Abstract

Heterogeneous architectures, where a multicore processor is accompanied with a large number of simpler, but more power-efficient CPU cores optimized for parallel workloads, are receiving a lot of attention recently. At present, these co-processors, such as the Intel Xeon Phi product family, come with limited on-board memory, which requires partitioning computational problems manually into pieces that can fit into the device's RAM, as well as efficiently overlapping computation and communication. In this paper we propose an application transparent, operating system (OS)assisted hierarchical memory management system, where the OS orchestrates data movement between the host and the device and updates the process virtual memory address space accordingly.

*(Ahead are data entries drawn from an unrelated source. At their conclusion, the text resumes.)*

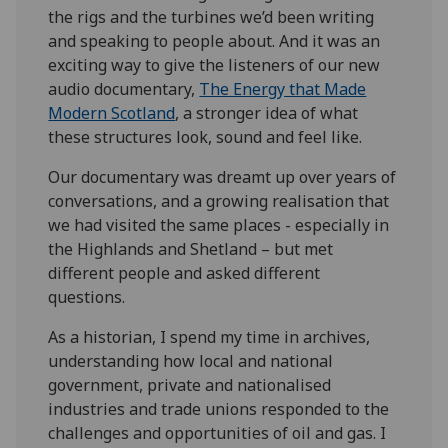
the rigs and the turbines we’d been writing
and speaking to people about. And it was an
exciting way to give the listeners of our new
audio documentary,
The Energy that Made
Modern Scotland
, a stronger idea of what
these structures look, sound and feel like.
Our documentary was dreamt up over years of
conversations, and a growing realisation that
we had visited the same places - especially in
the Highlands and Shetland – but met
different people and asked different
questions.
As a historian, I spend my time in archives,
understanding how local and national
government, private and nationalised
industries and trade unions responded to the
challenges and opportunities of oil and gas. I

We identify the main scalability issues of frequent address space changes, such as the increasing price of TLB invalidations with the growing number of CPU cores, and propose partially separated page tables with address-range CPU masks to overcome the problem. With partially separated page tables each core maintains its own set of mappings of the computation area, enabling the OS to perform address space updates in a scalable manner, and involve a particular CPU core in TLB invalidation only if it is absolutely necessary. Furthermore, we propose dedicated data movement cores in order to efficiently overlap computation and communication. We provide experimental results on stencil computation, a common HPCkernel, and show that OS assisted memory management has the potential for scalable transparent data movement.